22. The same definition was reiterated in the case of Stephen Aluoch K’opot t/a K’opot & Company Advocates v Cornel Rasanga Amoth [2017] eKLR, where the High Court said that;“A retainer is the basis of a relationship between the advocate and client. Such a relationship may be oral or in writing, express or implied. It is not necessary that retainer be in writing. The purpose of section 45(1) of the Advocates Act is to regulate remuneration agreements between advocates and clients. It does not limit the nature of agreement that may be entered into between advocate and client for the provision of legal services.”

23. In the above mentioned authority, the court distinguished the terms retainer and retainer agreement and stated that;“From the foregoing it should thus be clear that the presence of a retainer is what in turn gives rise to the retainer agreement. In other words, only when the engagement and the terms thereof have been agreed upon, can the same e reduced into writing. It also follows that for the retainer agreement to be valid and binding; the same must have been put in writing and signed by the client or his agent. It is therefore erroneous as submitted by counsel for the respondent that retainer and retainer agreement mean one and the same thing.”

24. Now turning to the instant case before court, there is no dispute that there indeed existed a relationship between the parties. However, the only issue that needs to be determined by this court is whether a retainer and retainer agreement refer to one and the same thing in order to oust the jurisdiction of the taxing master.

25. From the cited authorities, the court clearly distinguished the terms retainer and retainer agreement, thus in the absence of a retainer agreement, the advocate/applicant was entitled to institute a bill of costs before the taxing officer for determination to recover her legal fees in the matter.

26. The next question for determination is whether the advocate/applicant represented the client/respondent in the transaction. The respondent submitted that the applicant’s role in regard to the transaction was only limited to following up on disbursements of funds sought to be borrowed and did not involve prequalification brief, providing the borrower necessary proposal to back the funds, drafting the facility documents and advising the client as alleged by the advocate/applicant.

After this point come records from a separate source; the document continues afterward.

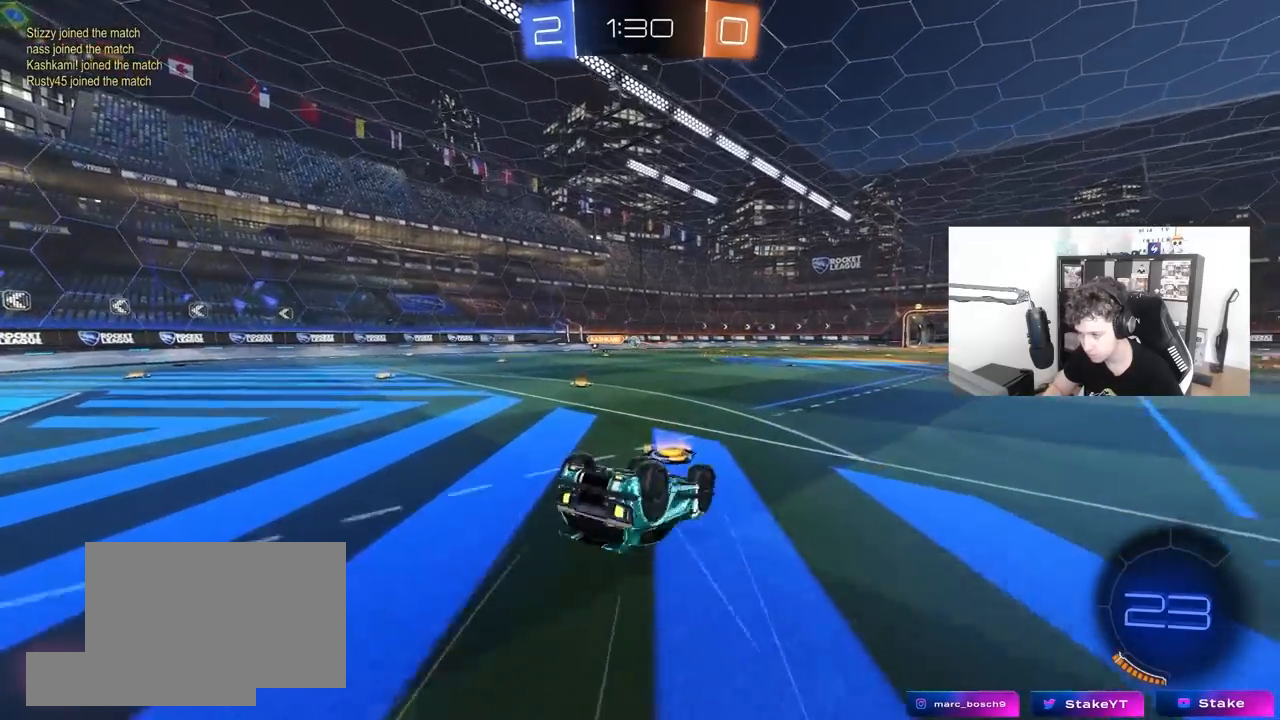
{"keys": [], "mouse": [], "mouse_move": "still", "events": [[33, "s", "up"], [133, "s", "down"], [317, "s", "up"], [317, "shift", "up"], [400, "a", "up"]]}
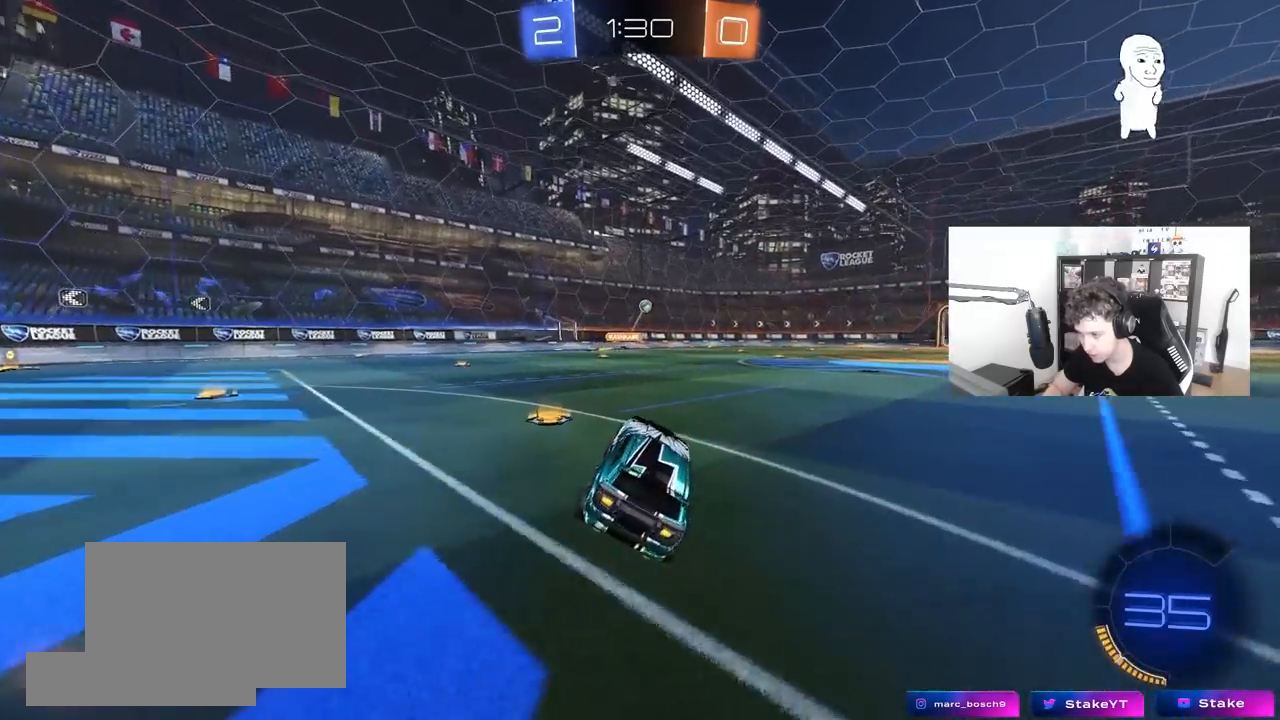
{"keys": ["d", "s", "shift"], "mouse": ["right"], "mouse_move": "still", "events": [[50, "a", "down"], [100, "w", "down"], [183, "a", "up"], [233, "d", "down"], [233, "mouse_right", "down"], [333, "mouse_left", "down"], [333, "mouse_right", "up"], [333, "shift", "down"], [383, "mouse_right", "down"], [417, "s", "down"], [417, "w", "up"], [467, "mouse_left", "up"]]}
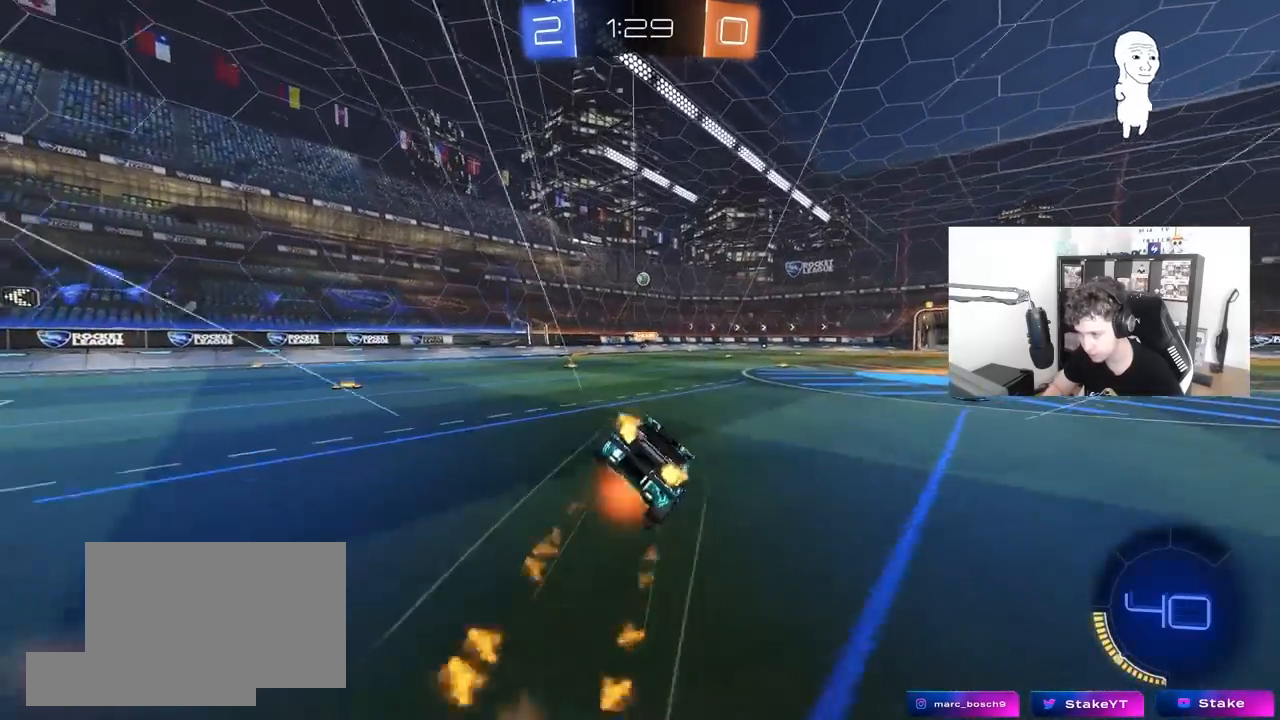
{"keys": ["d", "s", "shift"], "mouse": [], "mouse_move": "still", "events": [[17, "mouse_right", "up"], [300, "s", "up"], [400, "s", "down"]]}
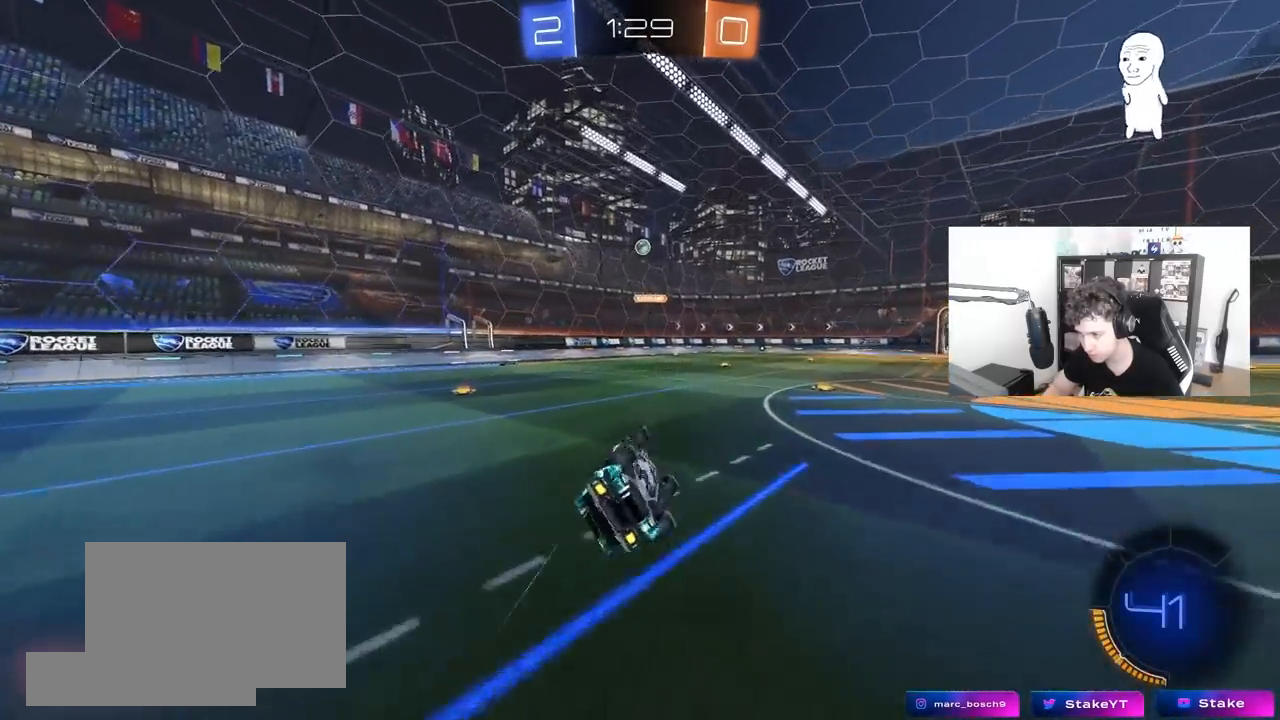
{"keys": [], "mouse": [], "mouse_move": "still", "events": [[217, "shift", "up"], [267, "s", "up"], [317, "d", "up"]]}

27. Upon perusal of the court record, I note that there are several documents in the bundle of documents presented by the Advocate/Applicant and several letters regarding the transaction.

28. This court’s attention has been brought to letters dated January 5, 2018, a demand letter by the advocate/applicant dated February 7, 2018, a letter dated February 26, 2018 and one dated December 13, 2017 and addressed to the Kenya Revenue Authority which clearly prove that the advocate/applicant acted for the client/respondent in the transaction in question.

29. This position is also confirmed from the several email correspondences between the advocate/applicant, the client/respondent and the firm of M/S Kisilu & Company Advocates. It is clear from the emails that the advocate/applicant was heavily involved in the transaction and did not only involve disbursements of funds as alleged by the client/respondent.

30. In regards to the issue of leave to file a reference out of time, this court is guided by the provisions of paragraph 11 of the Advocates (Remuneration) Orderwhich states as follows:1)Should any party object to the decision of the taxing officer, he may within fourteen days after the decision give notice in writing to the taxing officer of the items of taxation to which he objects.2)The taxing officer shall forthwith record and forward to the objector the reasons for his decision on those items and the objector may within fourteen days from the receipt of the reasons apply to a judge by chamber summons, which shall be served on all the parties concerned, setting out the grounds of his objection.3)……………………………………………….4)The High court shall have power in its discretion by order to enlarge the time fixed by subparagraph (1) or subparagraph (2) for the taking of any step; application for such an order may be made by chamber summons upon giving to every other interested party not less than three clear days’ notice in writing or as the court may direct, and may be so made notwithstanding that the time sought to be enlarged may have already expired.”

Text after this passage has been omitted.